Although Martensen pleaded guilty, the dispute over sentencing required three separate hearings over three years. During that time, Martensen became a symbol in the national media of mandatory minimum sentencing injustices. "I was just trying to stand up and be visible for everybody' s sake,"Martensen recalls.
The case began at a Grateful Dead concert in 1991, where Martensen reluctantly introduced an insistent fellow "Deadhead" to a couple of friends who were selling LSD. The "Deadhead," an informant, brought along an undercover DEA agent, who arrested Martensen and the sellers, seizing about 20,000 doses of LSD.
Under federal law, possessing LSD weighing more than 10 grams carries a mandatory minimum sentence of 10 years; between one and 10 grams nets at least a five-year sentence.
U.S. District Judge Vaughn Walker, a Reagan appointee who has criticized mandatory minimum sentences, gave Martensen five years at his first two sentencing hearings, since there were about 1.5 grams of LSD in the blotter paper. But the government appealed both times. The Ninth Circuit Court of Appeals reversed Judge Walker on each occasion because he did not include the full weight of the carrier medium (in this case, blotter paper weighing over 124grams) with the weight of the LSD.
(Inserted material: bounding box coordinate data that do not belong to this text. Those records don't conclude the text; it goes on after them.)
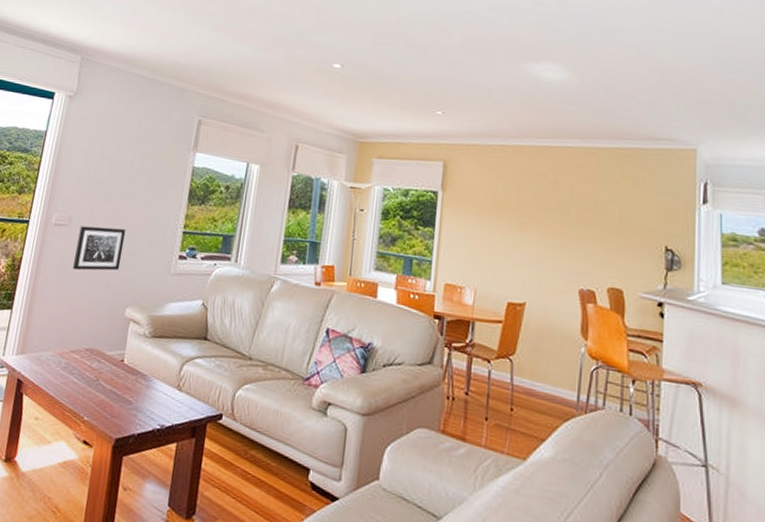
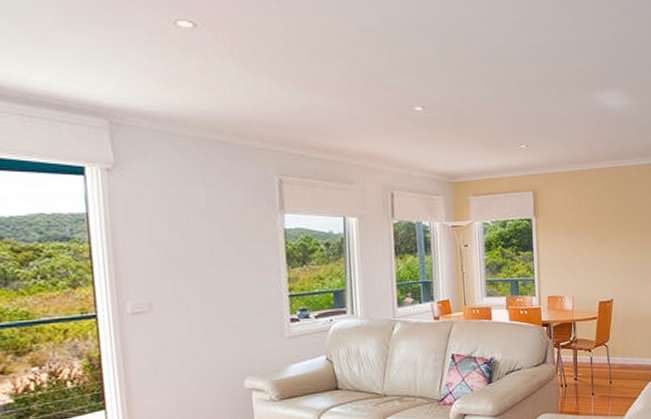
wall art: present [73,225,126,271] -> none [166,304,226,355]

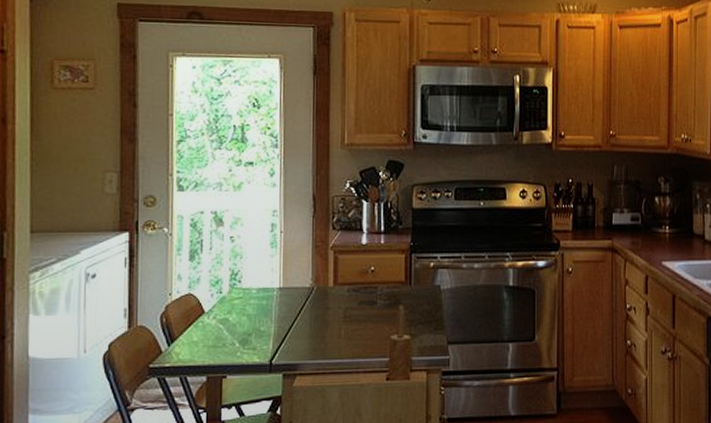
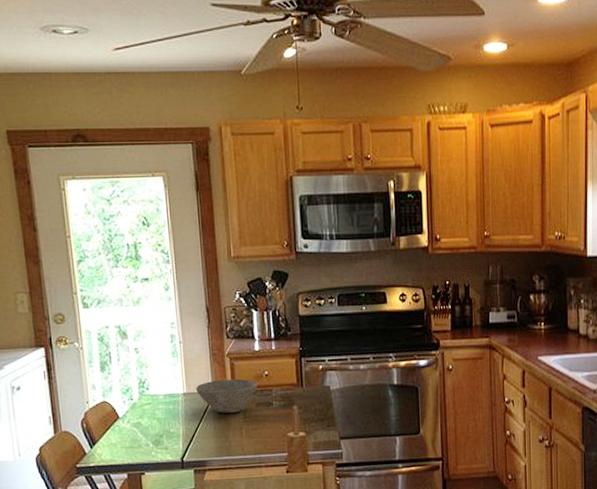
bowl: none [294,274,362,311] -> present [196,378,258,413]

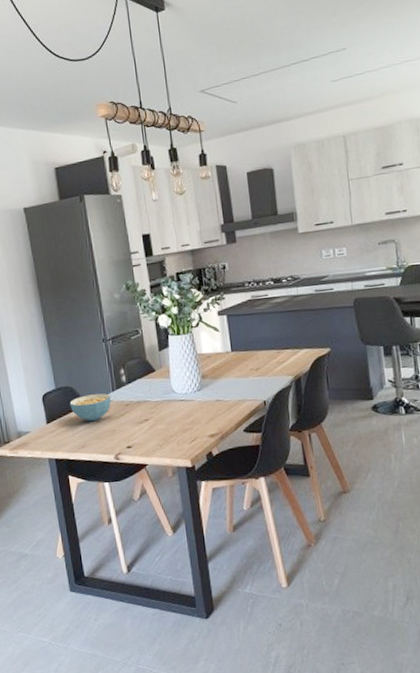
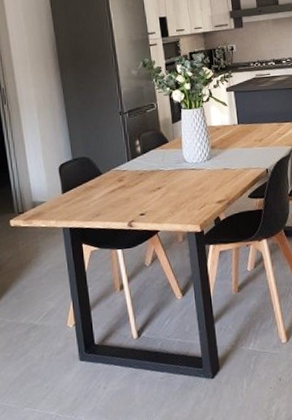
cereal bowl: present [69,393,112,422] -> none [86,163,127,191]

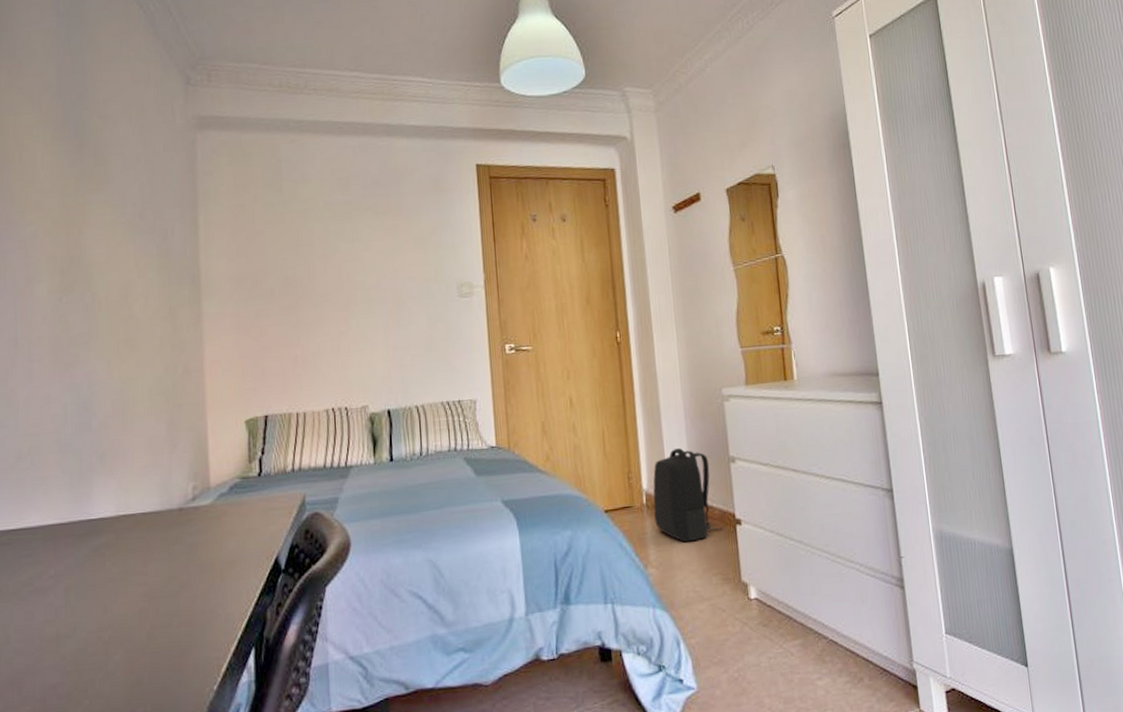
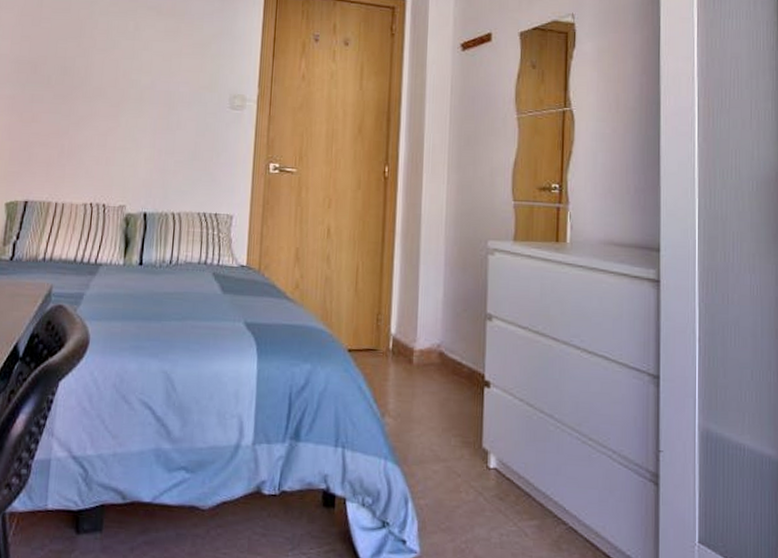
backpack: present [653,448,723,543] -> none [399,296,469,397]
Martensen' s ultimate salvation was the so-called "safety valve" that Congress passed in the 1994 Crime Act. The safety valve exempts first-time, nonviolent drug offenders from mandatory minimum sentences if they meet certain, very specific criteria, such as not being an organizer/manager of the offense (see the Fall 1994 Drug Policy Letter, p. 20). On April 25, Judge Walker finally gave Martensen his sentence: four years, nine months. Martensen has already served virtually the entire sentence, and he will be free on June 3.